The passing of a Bill today to end the export of livestock by sea by 30 April next year will protect New Zealand’s reputation for world-leading animal welfare standards, says Minister of Agriculture, Damien O’Connor.
“The Animal Welfare Amendment Bill future-proofs our economic security amid increasing consumer scrutiny across the board on production practices,” Mr O’Connor said.
The Government started a review of the livestock export trade in 2019 in response to concerns the trade could be a risk to New Zealand’s reputation.
“The objective of that review was to provide New Zealanders an opportunity to reflect on how we can improve the welfare of livestock being exported,” Mr O’Connor said.
“Our primary sector exports hit a record $53 billion last year, delivering us economic security. That result is built on our hard-earned reputation and this is something we want to protect.
“I acknowledge the valuable input from written and oral submitters during the Review and Select Committee process, and the considerable support the Bill received from the public.”
The Minister said New Zealand’s location meant animals were at sea for extended periods, heightening their susceptibility to heat stress and other welfare-associated risks.
“Those involved in the trade have made improvements over recent years, but despite any regulatory measures we could put in place, the voyage times and the journey through the tropics to the northern hemisphere markets will always impose challenges.”

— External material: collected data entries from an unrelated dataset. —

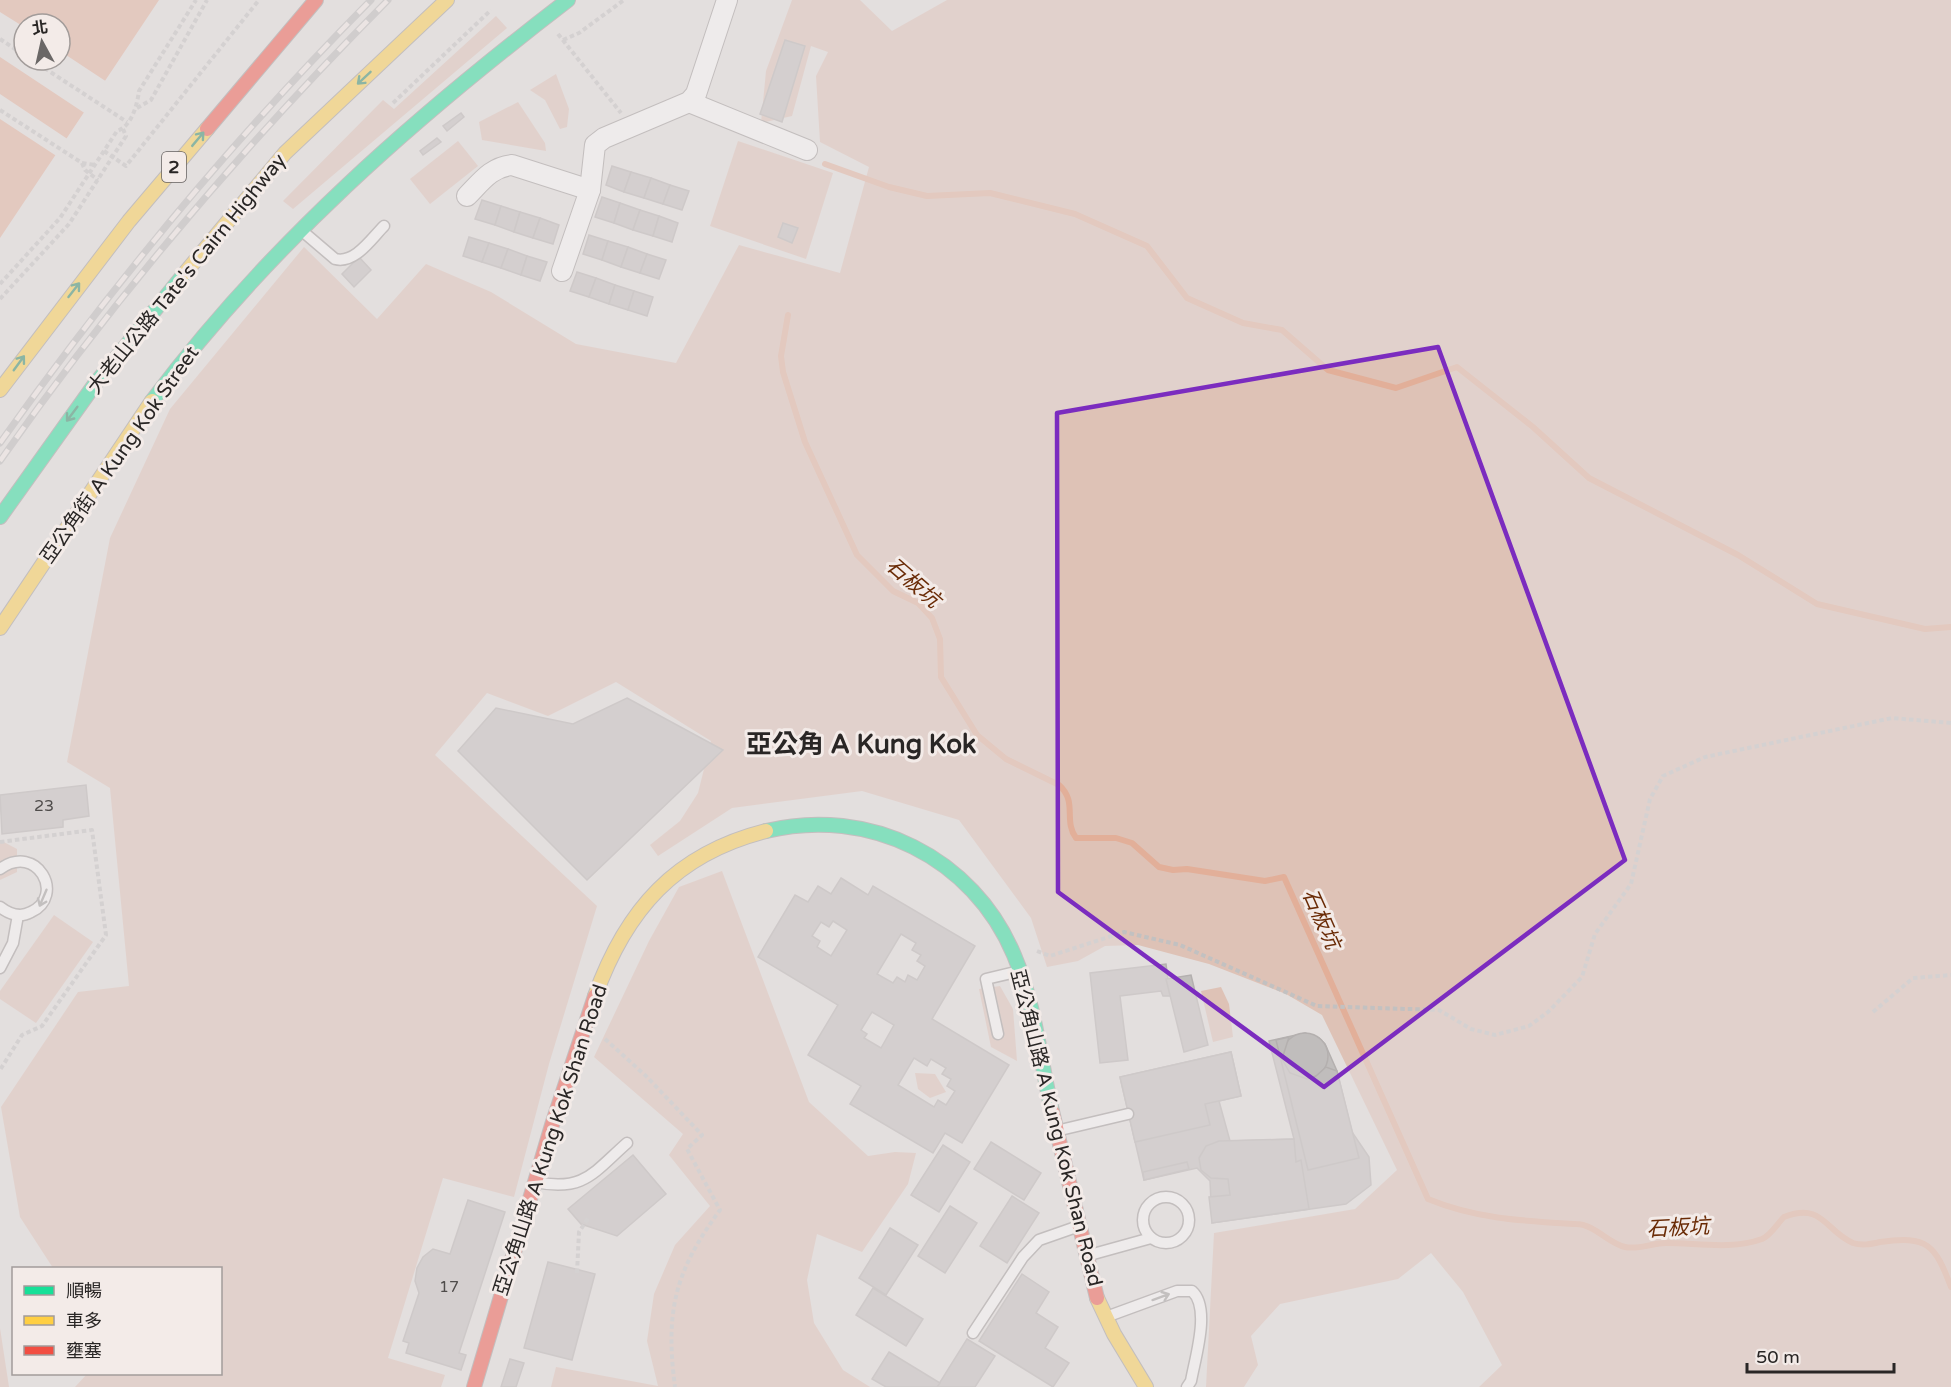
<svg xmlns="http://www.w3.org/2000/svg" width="1951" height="1387" viewBox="0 0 1951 1387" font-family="'Varela Round','Noto Sans TC',sans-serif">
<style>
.green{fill:#dec2b6}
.water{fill:#e2af99;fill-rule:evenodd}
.pier{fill:#e3dfde}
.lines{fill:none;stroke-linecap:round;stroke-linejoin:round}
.stream{stroke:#e2af99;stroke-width:6}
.building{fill:#c0bdbc;stroke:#b4b0af;stroke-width:1.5;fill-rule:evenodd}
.lane-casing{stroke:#9b9897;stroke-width:13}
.street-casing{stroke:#9b9897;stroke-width:22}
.fast-casing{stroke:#9b9897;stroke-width:16}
.slow-casing{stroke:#9b9897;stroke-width:16}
.jam-casing{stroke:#9b9897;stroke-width:16}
.path{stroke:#c2c1c1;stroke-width:4;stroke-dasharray:4.5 3;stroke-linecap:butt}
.lane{stroke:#fbfafa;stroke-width:10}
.street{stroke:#fbfafa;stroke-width:20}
.fast{stroke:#16e098;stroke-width:14}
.slow{stroke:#ffcf43;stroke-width:14}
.jam{stroke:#f24e42;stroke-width:14}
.rail-casing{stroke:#b8b8b8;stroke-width:7}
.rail{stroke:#f3ebe8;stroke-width:4.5;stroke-dasharray:14;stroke-linecap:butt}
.oneway{stroke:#20835e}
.oneway2{stroke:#9c9b9a}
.marked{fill:none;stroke:#7b2cbf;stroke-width:4.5;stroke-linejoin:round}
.labels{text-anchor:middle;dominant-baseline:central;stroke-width:6;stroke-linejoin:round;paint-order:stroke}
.number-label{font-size:16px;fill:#4f4c4b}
.shield{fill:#f3ebe8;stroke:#666160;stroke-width:1.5}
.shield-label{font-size:18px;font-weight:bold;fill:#292625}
.street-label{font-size:20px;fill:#292625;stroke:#f3ebe8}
.water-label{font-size:21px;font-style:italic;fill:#6a2b06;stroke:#f3ebe8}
.district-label{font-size:26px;font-weight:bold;fill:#292625;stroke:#f3ebe8}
</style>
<rect width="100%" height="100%" fill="#e3dfde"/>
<g class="green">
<path d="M792,0H860L892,31L947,0H1951V1387H1479L1502,1365L1463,1292L1431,1253L1398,1279L1280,1304L1251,1336L1258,1365L1244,1387H1206L1214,1233L1355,1209L1397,1170L1322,1015L1286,994L1209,964L1138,945L1105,946L1078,961L1047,967L1031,918L959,820L862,791L732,808L658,856L650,845L680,821L698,793L711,741L616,682L548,716L487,693L435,755L597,906L549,1064L514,1197L443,1178L388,1358L445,1375L441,1387H75L87,1374H220V1268H53L20,1217L1,1107L78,992L129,986L110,788L67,762L110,538L170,409L304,247L377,319L426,264L491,292L576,344L676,363L739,245L840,273L869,167L820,142L816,76L828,52L811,46L792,116L761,123L766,71Z"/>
<path d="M496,16L507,28L293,209L283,201L383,100L394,109Z"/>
<path d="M556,74L569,109L567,127L560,129L545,100L530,90Z"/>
<path d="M518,102L545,143L546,151L482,140L479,122Z"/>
<path d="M458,141L478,166L430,204L410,179Z"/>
<path d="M738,141L833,173L806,259L710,226Z"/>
<path d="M0,840L17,849V872L0,880Z"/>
<path d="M722,871L809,1102L868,1156L895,1152L916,1153L908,1184L862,1252L817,1234L807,1280L814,1323L843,1370L870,1387H551L556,1367L658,1386L647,1341L654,1294L675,1245L710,1206L669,1155L683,1134L594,1057L649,941L679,887Z"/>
<path d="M54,915L93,942L36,1023L0,999V991Z"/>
<path d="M1000,986L1013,1009L1017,1061L991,1047L979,989Z"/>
<path d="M1221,987L1229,1004L1233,1037L1213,1042L1201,991Z"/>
<path d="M915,1073L935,1074L946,1092L930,1098L918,1089Z"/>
<path d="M0,1328L9,1387H0Z"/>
</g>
<path class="water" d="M0,0H159L0,238ZM24,24H60V60H24Z"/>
<g class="pier">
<path d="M0,12L24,27V60H60V51L107,82L86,114L0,57Z"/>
<path d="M0,94L69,140L58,157L0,119Z"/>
</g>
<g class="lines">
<g class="stream">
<path d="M825,164L889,187L927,196L990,193L1075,214L1147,246L1187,298L1243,323L1282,330L1328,370L1396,388L1457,367L1533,427L1589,478L1738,555L1817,604L1925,629L1951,627"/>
<path d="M788,315L781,356L783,372L805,442L857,555L893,591L918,603L932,618L940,639L941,677L977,735L1006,759L1059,785C1078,802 1063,820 1076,838H1116L1132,843L1159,867L1173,870L1187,869L1265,881L1284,877L1428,1199C1476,1219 1524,1221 1576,1224C1594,1224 1608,1243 1625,1247C1638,1250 1653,1243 1666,1243C1697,1243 1732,1250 1762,1239C1771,1235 1777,1224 1784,1217C1823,1202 1825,1231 1853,1243C1862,1246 1871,1244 1880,1242C1928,1235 1935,1245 1951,1287"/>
</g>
</g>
<g class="building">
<path d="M785,40L805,46L782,122L760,114Z"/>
<path d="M461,113L464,117L447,131L443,126Z"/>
<path d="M437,138L441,142L423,155L420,151Z"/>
<path d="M612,166L631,172L624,192L606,185Z"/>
<path d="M631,172L651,178L644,198L624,192Z"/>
<path d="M651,178L670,185L663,204L644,198Z"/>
<path d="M670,185L689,191L682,210L663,204Z"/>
<path d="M602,197L620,203L614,223L595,217Z"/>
<path d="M482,200L501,206L495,225L475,219Z"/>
<path d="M620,203L640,210L633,230L614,223Z"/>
<path d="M501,206L520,212L514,232L495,225Z"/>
<path d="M640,210L659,216L653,236L633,230Z"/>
<path d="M520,212L540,218L533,238L514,232Z"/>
<path d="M659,216L678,223L672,242L653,236Z"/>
<path d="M540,218L559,225L553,244L533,238Z"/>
<path d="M783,223L798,228L792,243L778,237Z"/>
<path d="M589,235L608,241L602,260L583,254Z"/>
<path d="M469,237L489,243L482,262L463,256Z"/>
<path d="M608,241L628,247L621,267L602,260Z"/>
<path d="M489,243L508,249L501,268L482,262Z"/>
<path d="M628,247L647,254L640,273L621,267Z"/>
<path d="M508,249L527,256L521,275L501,268Z"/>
<path d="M647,254L666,260L659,279L640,273Z"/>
<path d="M527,256L547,262L540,281L521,275Z"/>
<path d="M359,257L371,270L354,287L342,274Z"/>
<path d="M577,272L596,278L589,297L570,291Z"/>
<path d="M596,278L615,285L609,304L589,297Z"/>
<path d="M615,285L634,291L628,310L609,304Z"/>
<path d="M634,291L653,297L647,316L628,310Z"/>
<path d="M627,698L723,750L587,880L458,751L496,708L573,724Z"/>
<path d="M86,785L89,816L63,820V827L2,834L0,795Z"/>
<path d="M841,878L868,895L873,886L975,946L932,1019L1009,1065L962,1143L945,1133L933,1153L850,1104L861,1086L808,1055L838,1005L758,957L795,895L808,902L818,886L831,894ZM833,921L847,930L831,956L817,947L820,941L812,936L821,922L829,927ZM901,934L916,943L912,950L921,955L917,961L925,966L917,980L908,975L905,982L897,977L893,983L877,974ZM872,1012L894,1025L881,1048L864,1038L867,1034L861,1030ZM914,1058L927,1066L931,1059L946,1068L942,1074L951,1079L947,1086L955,1091L946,1105L938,1100L934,1107L898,1085Z"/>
<path d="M1166,964L1170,996H1163L1161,991L1120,996L1128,1060L1100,1063L1090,973Z"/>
<path d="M1191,975L1208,1045L1184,1052L1166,979Z"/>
<path d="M1305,1033L1319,1038L1325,1044L1337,1071L1352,1132L1369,1157L1371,1185L1346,1204L1212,1223L1210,1181L1197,1168L1144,1180L1120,1077L1231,1052L1241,1096L1219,1101L1230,1141L1294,1139L1269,1041Z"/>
<circle cx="1305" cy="1056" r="23"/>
<path d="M1289,1037L1282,1059L1290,1073L1307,1079L1316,1076L1326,1067L1337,1071L1359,1158L1308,1170L1276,1040Z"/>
<path d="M1231,1052L1241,1096L1205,1104L1210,1125L1135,1142L1120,1077Z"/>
<path d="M1294,1139L1296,1162L1301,1160L1309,1209L1212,1223L1209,1197L1230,1195L1228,1179L1211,1178L1201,1170L1199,1158L1206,1146L1219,1141Z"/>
<path d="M991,1142L1041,1173L1024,1200L974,1169Z"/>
<path d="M943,1145L970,1162L939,1212L911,1195Z"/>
<path d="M633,1155L666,1194L617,1236L581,1224L568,1209Z"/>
<path d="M1187,1162L1189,1169L1144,1180L1143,1172Z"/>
<path d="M1012,1196L1039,1213L1007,1263L980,1246Z"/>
<path d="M468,1200L505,1212L459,1353L466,1355L461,1370L406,1353L409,1343L403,1341L419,1293L415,1281L417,1268L423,1257L433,1249L450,1254Z"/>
<path d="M950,1206L977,1223L945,1273L918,1256Z"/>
<path d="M890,1228L918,1245L886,1295L859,1278Z"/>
<path d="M548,1262L595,1274L572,1360L524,1348Z"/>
<path d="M1022,1274L1049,1292L1036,1313L1058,1327L1045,1348L1069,1363L1053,1387L979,1341Z"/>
<path d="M873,1288L923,1319L906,1346L856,1315Z"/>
<path d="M967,1339L995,1356L975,1387H937Z"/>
<path d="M889,1352L940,1383L937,1387H886L872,1379Z"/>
<path d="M510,1359L524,1363L516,1387H501Z"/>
</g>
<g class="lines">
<defs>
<g id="lane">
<path d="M301,230L335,259C355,264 371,239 384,226"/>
<path d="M0,869C37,842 66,896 31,912C20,918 9,914 0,907"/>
<path d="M0,968L13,943L18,915"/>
<path d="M998,1034L986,979L1020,971"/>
<path d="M1056,1131L1128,1114"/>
<path d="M535,1182C584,1192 593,1173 627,1143"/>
<circle cx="1166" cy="1220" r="23"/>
<path d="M1086,1256L1151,1238"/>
<path d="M1106,1317L1177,1291H1192C1211,1308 1195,1358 1191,1381L1187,1387"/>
<path d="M973,1333L1023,1257L1039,1240L1079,1226"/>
</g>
<g id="street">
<path d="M689,102L807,150"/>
<path d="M467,196C481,182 491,167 512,165L590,190"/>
<path d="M562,271L590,190L595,145L604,138L689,102L696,94L727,0"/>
</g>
<g id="fast">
<path d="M152,401C269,245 414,118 568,0"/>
<path d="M0,517L95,384L185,273"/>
<path d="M766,831C869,806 973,857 1014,955C1035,1004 1040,1059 1052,1111"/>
</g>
<g id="slow">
<path d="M185,273L285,153L447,0"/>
<path d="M0,390L129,221L207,129"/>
<path d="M0,628L152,401"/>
<path d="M595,996C626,910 675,854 766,831"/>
<path d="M1097,1298L1114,1334L1146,1387"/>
</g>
<g id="jam">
<path d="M207,129L316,0"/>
<path d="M1052,1111L1097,1298"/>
<path d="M474,1387L552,1125L595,996"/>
</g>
</defs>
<use href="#lane" class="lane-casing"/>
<use href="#street" class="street-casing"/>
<use href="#fast" class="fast-casing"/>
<use href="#slow" class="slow-casing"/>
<use href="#jam" class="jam-casing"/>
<g class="path">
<path d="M558,34L621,113"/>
<path d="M0,39L24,55"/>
<path d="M563,40L579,33L624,0"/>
<path d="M32,60L127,122"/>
<path d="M393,103L491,10"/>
<path d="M137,108L151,100L207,0"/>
<path d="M0,110L82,163"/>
<path d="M104,151L126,166L259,0"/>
<path d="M82,163L85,170L98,180"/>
<path d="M82,163L95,165"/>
<path d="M0,284L60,218L117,131C132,126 137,105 139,91L196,0"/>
<path d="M0,299L69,224L126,136L123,129"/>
<path d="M0,842L92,830L106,935L42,1026L22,1035L0,1070"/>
<path d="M1037,951L1050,956L1124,932L1180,945L1317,1006L1439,1010L1471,1029L1495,1035L1529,1026L1548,1012L1582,977L1595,934L1631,884L1650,799L1663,776L1705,757L1892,718L1951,723"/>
<path d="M1873,1012L1913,978L1951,975"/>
<path d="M605,1039L646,1076L702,1135L687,1149L720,1210C675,1271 665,1311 675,1387"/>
<path d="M577,1273L579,1232L589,1217"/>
</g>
<use href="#lane" class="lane"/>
<use href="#street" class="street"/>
<use href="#fast" class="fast"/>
<use href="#slow" class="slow"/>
<use href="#jam" class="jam"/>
<defs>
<g id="rail">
<path d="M0,443C112,285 235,137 371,0"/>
<path d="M0,461C115,297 246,143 388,0"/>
</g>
</defs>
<use href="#rail" class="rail-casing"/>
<use href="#rail" class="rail"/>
</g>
<defs><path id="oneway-shaft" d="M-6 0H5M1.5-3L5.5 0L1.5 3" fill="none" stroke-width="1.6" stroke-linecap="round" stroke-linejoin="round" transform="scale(1.5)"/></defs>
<g class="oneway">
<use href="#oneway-shaft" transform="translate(364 78) rotate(137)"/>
<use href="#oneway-shaft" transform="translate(198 139) rotate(-50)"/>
<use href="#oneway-shaft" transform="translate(74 290) rotate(-52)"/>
<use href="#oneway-shaft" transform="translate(19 363) rotate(-54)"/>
<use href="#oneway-shaft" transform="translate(72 414) rotate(127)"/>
</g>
<g class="oneway2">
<use href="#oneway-shaft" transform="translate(43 898) rotate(113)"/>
<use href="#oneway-shaft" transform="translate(1161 1297) rotate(-20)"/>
</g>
<path d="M0 0H1951V1387H0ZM1438,347L1625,860L1324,1087L1058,892L1057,413Z" fill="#e3dfde" fill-opacity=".55" fill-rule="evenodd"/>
<path class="marked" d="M1438,347L1625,860L1324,1087L1058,892L1057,413Z"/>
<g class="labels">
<g class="number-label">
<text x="44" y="806">23</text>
<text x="449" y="1287">17</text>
</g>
<rect class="shield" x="162" y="152" width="24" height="30" rx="4.5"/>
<g class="shield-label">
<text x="174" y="167">2</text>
</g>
<g class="street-label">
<text transform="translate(187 274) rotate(-51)">大老山公路 Tate's Cairn Highway</text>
<text transform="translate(120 455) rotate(-55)">亞公角街 A Kung Kok Street</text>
<text transform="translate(1056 1128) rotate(76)">亞公角山路 A Kung Kok Shan Road</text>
<text transform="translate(551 1140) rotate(-72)">亞公角山路 A Kung Kok Shan Road</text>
</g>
<g class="water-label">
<text transform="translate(913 583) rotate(41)">石板坑</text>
<text transform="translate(1321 919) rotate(66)">石板坑</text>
<text transform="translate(1678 1228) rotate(-3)">石板坑</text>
</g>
<g class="district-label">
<text x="861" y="744">亞公角 A Kung Kok</text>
</g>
</g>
<rect x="12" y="1267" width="210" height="108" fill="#f3ebe8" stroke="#a29c9a" stroke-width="1.5"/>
<rect x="24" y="1286" width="30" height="9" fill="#16e098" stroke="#a29c9a" stroke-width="1.5"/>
<text x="66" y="1297" font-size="18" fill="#292625">順暢</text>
<rect x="24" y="1316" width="30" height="9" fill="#ffcf43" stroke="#a29c9a" stroke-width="1.5"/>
<text x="66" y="1327" font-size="18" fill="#292625">車多</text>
<rect x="24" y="1346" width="30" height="9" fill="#f24e42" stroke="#a29c9a" stroke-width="1.5"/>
<text x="66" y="1357" font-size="18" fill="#292625">壅塞</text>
<g transform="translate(42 42) rotate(352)"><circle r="28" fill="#f3ebe8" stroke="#a29c9a" stroke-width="1.5"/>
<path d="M0-4.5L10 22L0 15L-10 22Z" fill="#6a6766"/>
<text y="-9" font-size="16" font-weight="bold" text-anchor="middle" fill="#292625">北</text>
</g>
<path d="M1747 1363v9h147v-9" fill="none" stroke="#292625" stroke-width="3"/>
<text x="1756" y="1363" font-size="18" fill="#292625" stroke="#f3ebe8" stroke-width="4.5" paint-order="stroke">50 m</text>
</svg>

He said the tragic sinking of the Gulf Livestock 1 highlighted the real risks.
“The National Animal Welfare Advisory Committee supported the ban. There are different opinions on its long-term value among farmers, how it effects New Zealand’s commitment to animal welfare, and our image in the eyes of international consumers.”
“The impacts on export flow will be small in the context of total primary sector exports. Live exports by sea represented approximately 0.6 percent of primary sector exports last year.
“However, I do acknowledge the small number who are directly affected by these changes. The two-year transition period has allowed those impacted by the ban sufficient time to adjust their business models and supply chains to account for the removal of the trade.
“Having said that our commitment to these high standards has already shown its value where animal welfare discussions have been brought up in Free Trade Agreement negotiations with the United Kingdom and the European Union. This Bill reinforces and builds on New Zealand’s reputation as a safe and ethical producer of high-quality food products.
“It protects the reputation of not just our farmers now but, the farmers of the future who want to commit to livestock farming assured that we are the best managers of animal welfare and producers of ethical animal protein for the world,” Mr O’Connor said.